# Source passage
——

BRICS Slam US Stablecoins, Seek To Combine Money
GFN – MUMBAI: India’s central bank has proposed that BRICS nations link their official digital currencies to enable cross-border trade and tourism payments, a move that could gradually reduce reliance on the U.S. dollar as geopolitical tensions rise.
According to Reuters, the Reserve Bank of India has recommended that a proposal to connect BRICS central bank digital currencies be placed on the agenda of the 2026 BRICS summit, which India will host later this year. Two sources said the recommendation has been submitted to the government, marking the first time such a linkage proposal would be formally tabled within the bloc.
If approved, the initiative would connect the digital currencies of Brazil, Russia, India, China and South Africa through interoperable infrastructure and governance standards. The goal would be to improve efficiency in trade finance and tourism payments while reducing transaction costs.
The proposal could draw resistance from the United States, which has warned BRICS members against efforts to bypass the dollar.
“The BRICS alliance is anti-American,” U.S. President Donald Trump previously said, while threatening tariffs on countries aligned with the bloc.
The RBI, India’s finance ministry and Brazil’s central bank did not respond to requests for comment. China’s central bank said it had no information to share, while South Africa and Russia declined to comment.

——

# Listed records
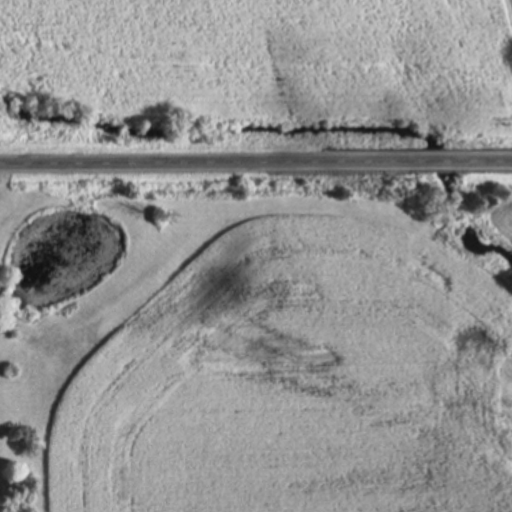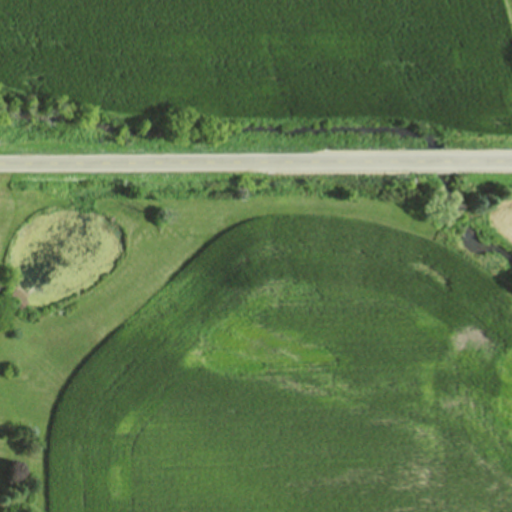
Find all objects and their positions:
road: (482, 160)
road: (425, 161)
road: (199, 163)
building: (72, 260)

——

# Jobs
A: According to the article on linking BRICS digital currencies, which country will host the 2026 BRICS summit?
B: Pick up the article on linking BRICS digital currencies after its final sentence and keep writing it.
The rows have nothing to do with this.

# Task answers
A: India

B:
The RBI’s proposal builds on a 2025 BRICS declaration calling for greater interoperability between members’ payment systems. The central bank has said publicly that it wants to link India’s digital rupee with other nations’ CBDCs to speed up cross-border settlements and increase the rupee’s global usage, while stressing that the policy is not aimed at de-dollarisation.
None of the BRICS members has fully launched a retail CBDC, but all five core members are running pilot programs. India’s e-rupee has reached about seven million retail users since its 2022 launch, while China has pledged to expand international use of the digital yuan.
The RBI has promoted adoption through offline payment capability, programmability for government transfers, and partnerships allowing fintech firms to offer digital-currency wallets.
For the BRICS linkage to function, issues such as interoperable technology, governance standards, and settlement mechanisms for trade imbalances would need to be resolved, one source said. Concerns about relying on technology platforms developed by other member states could slow progress without consensus on regulation and infrastructure.
One solution under discussion is the use of bilateral foreign-exchange swap lines between central banks to manage imbalances. Past attempts to expand local-currency trade between Russia and India encountered problems after Russia accumulated large rupee balances that were difficult to deploy, leading India to permit investment of those funds in domestic bonds.
Weekly or monthly settlements through swap arrangements are also being considered, a second source said.
BRICS, founded in 2009, has expanded beyond its original five members to include countries such as the United Arab Emirates, Iran and Indonesia. The bloc has regained prominence amid renewed U.S. tariff threats and rising trade friction.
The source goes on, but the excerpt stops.